In den kommenden Wochen wollen wir einen Fokus auf die Gesundheit speziell von Frauen legen.
TK: Am Ende unserer kleinen Interviews fragen wir gerne noch etwas Persönlicheres: Die Arbeit als Abgeordnete bedeutet auch, an vielen Abendterminen teilzunehmen. Wie gelingt es Ihnen einen entspannenden Ausgleich dazu zu finden?
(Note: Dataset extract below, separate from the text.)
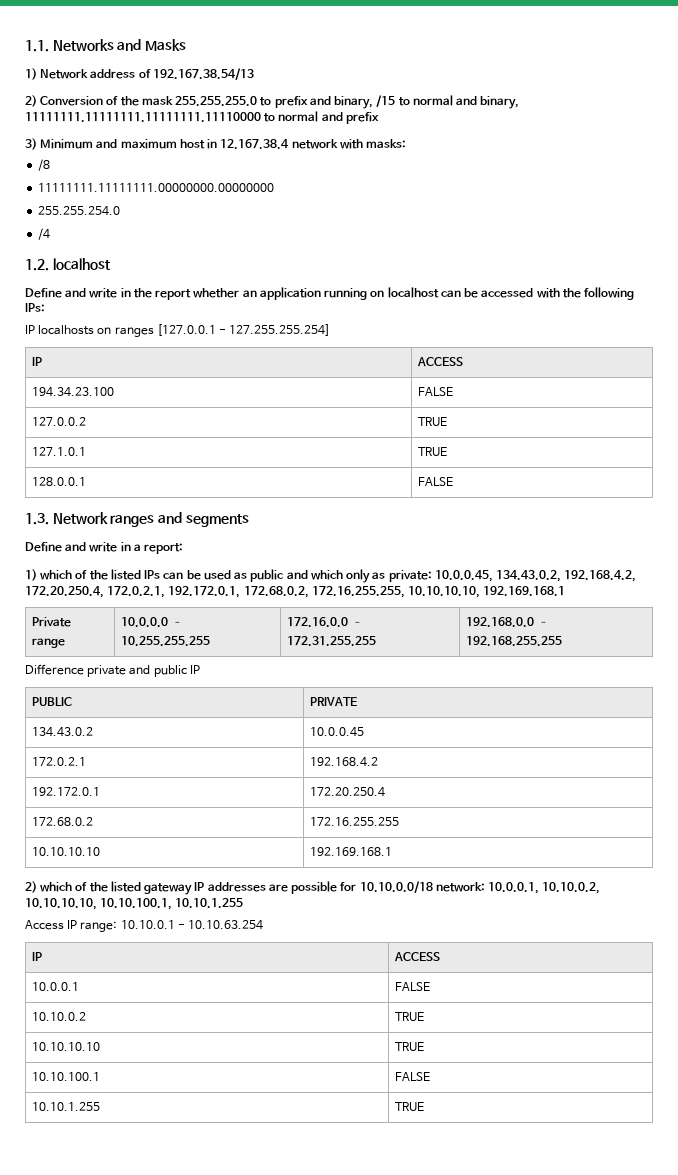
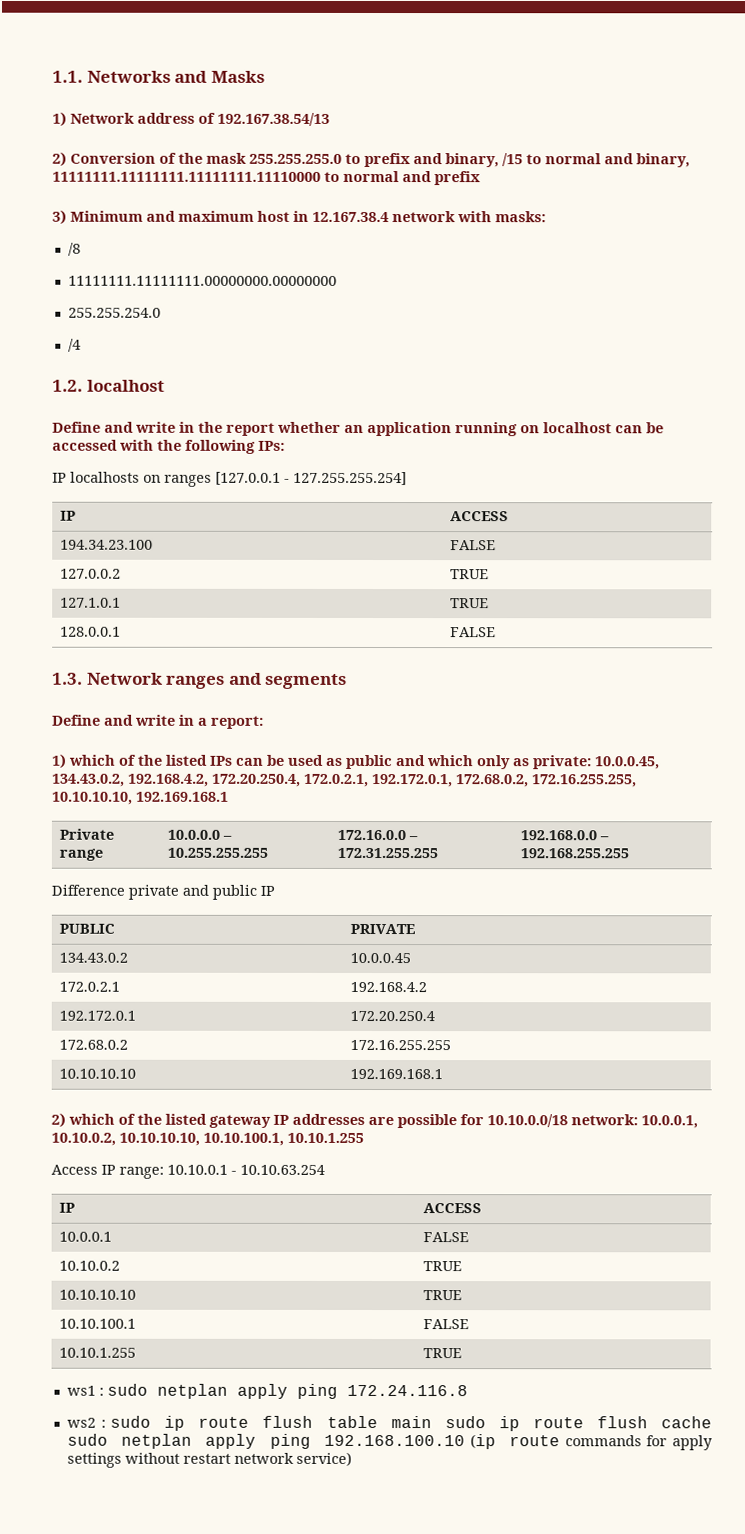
(425, 1106) none -> [66,1383,468,1399] [66,1415,712,1432] [66,1433,714,1451] [66,1451,352,1468] // ws1 : sudo netplan apply ping 172.24.116.8 // ws2 : sudo ip route flush table main sudo ip route flush cache sudo netplan apply ping 192.168.100.10 (ip route commands for apply settings without restart network service)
Schüßler: Tatsächlich habe ich sowohl am Abend als auch an vielen Wochenenden Termine. Obwohl ich eigentlich gerne spontan bin, habe ich mittlerweile meinen Kalender für das gesamte Jahr "verplant". Das hat den Vorteil, dass man auch freie Abende oder auch ein Wochenende einplanen kann. Ich freue mich auf Familientage oder Wochenenden, treffe mich gerne mit Freundinnen und Freunden auch außerhalb der Politik. Ich gehe mit meinem Mann zum Tanzen, meistens Sonntag. Und spontan widme ich unserem Garten auch gerne Aufmerksamkeit.
Zur Person
Claudia Schüßler ist 1967 in Idar-Oberstein in Rheinland-Pfalz geboren. Nach ihrem Abitur 1987 absolvierte sie ein Freiwilliges Soziales Jahr beim Diakonischen Werk Hamburg. Anschließend studierte Schüßler Rechtswissenschaften zunächst an der Universität Hamburg, ab 1989 in Hannover. Beginn der 90er unterbricht sie das Studium aufgrund der Geburt ihrer Töchter. Seit 1996 ist sie in der Kommunalpolitik aktiv und aktuell auch Mitglied der Regionsversammlung. Nach dem zweiten Juristischen Staatsexamen ist Claudia Schüßler als Rechtsanwältin mit dem Schwerpunkt Arbeits- und Sozialrecht tätig.
2017 und 2022 ist die SPD-Politikerin für den Wahlkreis 33 (Barsinghausen, Seelze und Gehrden) direkt in den Landtag gewählt worden und seit Herbst 2023 sozialpolitische und gesundheitspolitische Sprecherin der SPD sowie Mitglied im Fraktionsvorstand.